ACTION ITEM -
The answer must consist of every line from the entries that holds the word "مبلمان".
(RECORD EXCERPTS)
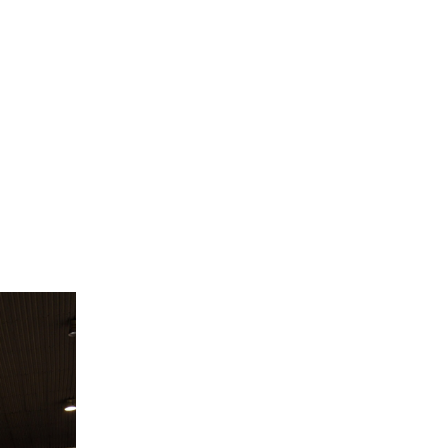
Site de l’Observatoire · Photothèque
_58_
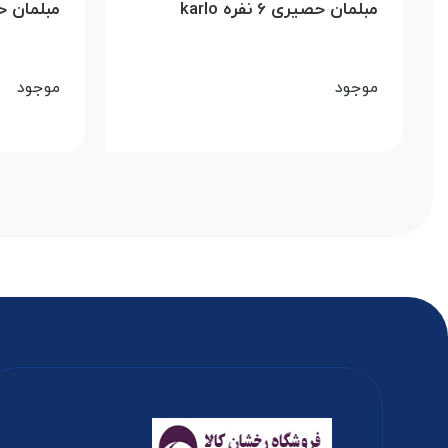
مبلمان حصیری 6 نفره karlo
مبلمان حصیری 4
موجود
موجود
(End RECORD EXCERPTS)
WRITTEN RESPONSE -
مبلمان حصیری 6 نفره karlo
مبلمان حصیری 4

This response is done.